With the unspeakable horrors ISIS routinely commits against women well-publicised, what’s even more shocking to many is that there are some women who voluntarily join ISIS – sometimes even running away from their homes in Europe or the West and traveling thousands of miles to do so.
The roles of these women are varied once they join ISIS. The vast majority are married off to male ISIS militants, while others are assigned to work on social media channels such as Facebook and Twitter to try and lure more women to ISIS. Still others join the feared Al-Khansaa Brigade, an all-female paramilitary group tasked primarily with enforcing ISIS’ perverted interpretation of Islamic law on other women. They’re said to be responsible for crimes including torturing and executing other women.

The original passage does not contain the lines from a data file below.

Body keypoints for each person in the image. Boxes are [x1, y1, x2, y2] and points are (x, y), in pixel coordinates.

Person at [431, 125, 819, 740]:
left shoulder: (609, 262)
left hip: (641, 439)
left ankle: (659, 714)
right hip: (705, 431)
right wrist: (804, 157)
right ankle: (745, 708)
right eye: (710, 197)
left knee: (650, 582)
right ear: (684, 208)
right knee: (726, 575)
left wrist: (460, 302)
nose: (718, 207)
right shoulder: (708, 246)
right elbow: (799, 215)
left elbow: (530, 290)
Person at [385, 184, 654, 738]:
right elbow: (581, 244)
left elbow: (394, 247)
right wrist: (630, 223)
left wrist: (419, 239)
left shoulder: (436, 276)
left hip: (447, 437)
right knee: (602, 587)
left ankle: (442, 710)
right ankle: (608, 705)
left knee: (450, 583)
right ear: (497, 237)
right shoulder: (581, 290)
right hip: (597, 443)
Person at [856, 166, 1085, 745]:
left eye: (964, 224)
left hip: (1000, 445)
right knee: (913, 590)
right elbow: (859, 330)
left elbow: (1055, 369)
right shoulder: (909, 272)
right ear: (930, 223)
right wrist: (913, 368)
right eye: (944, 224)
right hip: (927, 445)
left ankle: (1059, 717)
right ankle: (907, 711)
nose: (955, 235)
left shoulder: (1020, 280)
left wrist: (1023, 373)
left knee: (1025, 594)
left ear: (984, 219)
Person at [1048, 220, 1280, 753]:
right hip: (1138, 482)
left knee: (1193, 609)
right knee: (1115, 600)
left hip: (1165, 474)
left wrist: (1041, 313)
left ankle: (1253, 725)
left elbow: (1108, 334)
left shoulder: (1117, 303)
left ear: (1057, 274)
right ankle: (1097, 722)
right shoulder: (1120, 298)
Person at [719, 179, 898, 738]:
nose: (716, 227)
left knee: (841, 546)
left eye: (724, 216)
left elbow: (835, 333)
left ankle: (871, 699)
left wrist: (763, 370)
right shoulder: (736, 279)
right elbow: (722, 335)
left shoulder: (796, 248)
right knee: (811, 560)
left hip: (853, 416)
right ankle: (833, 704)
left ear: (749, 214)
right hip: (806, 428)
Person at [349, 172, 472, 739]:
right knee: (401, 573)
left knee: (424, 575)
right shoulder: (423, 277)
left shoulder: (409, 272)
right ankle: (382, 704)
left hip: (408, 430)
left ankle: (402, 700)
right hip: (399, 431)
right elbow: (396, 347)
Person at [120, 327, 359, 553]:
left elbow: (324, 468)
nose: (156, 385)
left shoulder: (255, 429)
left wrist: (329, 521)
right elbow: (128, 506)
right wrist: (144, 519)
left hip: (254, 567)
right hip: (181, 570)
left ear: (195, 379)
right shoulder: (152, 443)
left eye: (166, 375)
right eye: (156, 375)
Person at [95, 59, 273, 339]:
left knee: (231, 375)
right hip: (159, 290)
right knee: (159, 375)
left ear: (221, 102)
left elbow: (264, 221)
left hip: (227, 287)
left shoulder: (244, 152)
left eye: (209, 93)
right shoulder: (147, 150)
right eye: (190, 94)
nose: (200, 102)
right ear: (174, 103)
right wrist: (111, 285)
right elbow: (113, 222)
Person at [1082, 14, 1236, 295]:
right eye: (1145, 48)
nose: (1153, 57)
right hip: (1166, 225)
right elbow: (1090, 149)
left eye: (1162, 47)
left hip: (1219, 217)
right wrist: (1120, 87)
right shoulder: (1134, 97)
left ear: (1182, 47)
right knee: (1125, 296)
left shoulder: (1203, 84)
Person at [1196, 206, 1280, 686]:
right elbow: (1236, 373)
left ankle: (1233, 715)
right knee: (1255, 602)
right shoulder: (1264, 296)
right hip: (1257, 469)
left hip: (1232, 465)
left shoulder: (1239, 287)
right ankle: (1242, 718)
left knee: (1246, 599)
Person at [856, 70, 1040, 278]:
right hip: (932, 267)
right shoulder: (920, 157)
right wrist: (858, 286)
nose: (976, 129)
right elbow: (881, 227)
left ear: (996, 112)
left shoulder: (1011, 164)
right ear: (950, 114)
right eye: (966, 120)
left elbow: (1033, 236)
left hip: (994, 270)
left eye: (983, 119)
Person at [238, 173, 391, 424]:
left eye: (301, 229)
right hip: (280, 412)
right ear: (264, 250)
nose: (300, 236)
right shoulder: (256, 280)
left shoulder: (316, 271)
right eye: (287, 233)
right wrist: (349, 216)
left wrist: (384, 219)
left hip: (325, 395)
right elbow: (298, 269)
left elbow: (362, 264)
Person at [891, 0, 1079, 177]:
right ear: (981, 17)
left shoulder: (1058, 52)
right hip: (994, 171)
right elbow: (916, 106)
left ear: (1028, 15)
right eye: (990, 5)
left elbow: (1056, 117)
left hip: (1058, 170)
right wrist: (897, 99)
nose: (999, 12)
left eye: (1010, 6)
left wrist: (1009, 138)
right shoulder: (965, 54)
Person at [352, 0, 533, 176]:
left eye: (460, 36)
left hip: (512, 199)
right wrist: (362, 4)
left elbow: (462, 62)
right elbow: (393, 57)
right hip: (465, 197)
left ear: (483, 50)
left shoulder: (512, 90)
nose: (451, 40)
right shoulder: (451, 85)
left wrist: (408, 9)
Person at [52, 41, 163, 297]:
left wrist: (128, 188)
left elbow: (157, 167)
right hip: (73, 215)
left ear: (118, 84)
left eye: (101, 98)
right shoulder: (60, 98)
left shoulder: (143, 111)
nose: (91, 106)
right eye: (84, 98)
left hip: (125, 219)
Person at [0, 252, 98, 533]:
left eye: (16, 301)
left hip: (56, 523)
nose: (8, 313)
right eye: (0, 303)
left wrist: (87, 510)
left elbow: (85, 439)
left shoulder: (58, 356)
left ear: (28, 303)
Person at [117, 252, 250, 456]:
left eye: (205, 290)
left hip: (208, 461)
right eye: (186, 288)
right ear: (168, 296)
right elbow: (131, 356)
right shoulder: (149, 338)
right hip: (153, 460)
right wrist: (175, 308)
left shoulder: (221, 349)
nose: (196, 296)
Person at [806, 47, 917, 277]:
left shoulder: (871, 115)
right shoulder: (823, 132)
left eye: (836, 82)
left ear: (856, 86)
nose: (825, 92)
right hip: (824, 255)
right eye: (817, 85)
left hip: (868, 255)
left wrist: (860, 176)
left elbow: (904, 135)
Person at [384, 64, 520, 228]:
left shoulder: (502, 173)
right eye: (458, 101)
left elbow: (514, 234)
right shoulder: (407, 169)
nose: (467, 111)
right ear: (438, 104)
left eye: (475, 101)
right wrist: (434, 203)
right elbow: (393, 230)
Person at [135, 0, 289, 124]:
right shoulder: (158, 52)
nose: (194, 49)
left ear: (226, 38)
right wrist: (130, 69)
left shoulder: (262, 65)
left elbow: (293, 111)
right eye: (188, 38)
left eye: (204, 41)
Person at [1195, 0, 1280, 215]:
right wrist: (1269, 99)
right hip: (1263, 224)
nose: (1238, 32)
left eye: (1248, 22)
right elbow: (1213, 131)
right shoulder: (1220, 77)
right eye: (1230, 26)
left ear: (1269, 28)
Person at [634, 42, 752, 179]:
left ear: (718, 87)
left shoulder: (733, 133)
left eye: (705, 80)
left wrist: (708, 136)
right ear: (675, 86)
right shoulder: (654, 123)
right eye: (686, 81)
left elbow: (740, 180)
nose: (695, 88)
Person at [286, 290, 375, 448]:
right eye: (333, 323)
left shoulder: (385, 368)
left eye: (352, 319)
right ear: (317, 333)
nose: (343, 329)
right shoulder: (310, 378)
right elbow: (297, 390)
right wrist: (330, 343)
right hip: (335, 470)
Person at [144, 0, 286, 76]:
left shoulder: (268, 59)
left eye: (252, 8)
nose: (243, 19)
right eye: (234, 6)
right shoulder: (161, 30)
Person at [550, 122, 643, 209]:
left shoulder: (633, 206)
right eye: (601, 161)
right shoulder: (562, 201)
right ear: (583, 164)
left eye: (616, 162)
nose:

While much has been written about the hundreds – if not thousands – of young women who have voluntarily joined ISIS, much less attention has been paid to the reasons why they join. The Institute for Strategic Dialogue and the International Center for the Study of Radicalization at King’s College London says the reasons can vary, but can include anger over persecution of Muslims, a desire to be part of a sisterhood with similar beliefs, and the belief that fighting is empowering.
How can ISIS be stopped?
That’s a question many are asking.
An aerial bombing campaign by the United States and others that began in 2014 has seemingly done little to loosen ISIS’ hold over much of its territory. Further complicating matters is the ongoing civil war in Syria, which is pitting the government of Bashar al-Assad – whose atrocious human rights record has been criticised by many, including New Zealand prime minister John Key – against a vast array of disparate rebel groups, including ISIS, with wildly different goals.
But ISIS is so brutal, even contemporary enemies such as Russia and the United States have said they need to work together to fight them. Over 60 countries are at war with the group, including New Zealand. Kiwi military instructors are currently in Iraq helping train Iraqi soldiers to fight ISIS, and humanitarian aid from NZ has also been delivered.
Of course, the presence of Kiwi military personnel in Iraq also makes New Zealand a potential target for ISIS. John Key, Defence Minister Gerry Brownlee, and intelligence experts have all warned there is the potential either ISIS or ISIS-inspired individuals could carry out attacks on our shores in retaliation, though so far their fears have been unfounded.
For now, we can only hope it stays that way.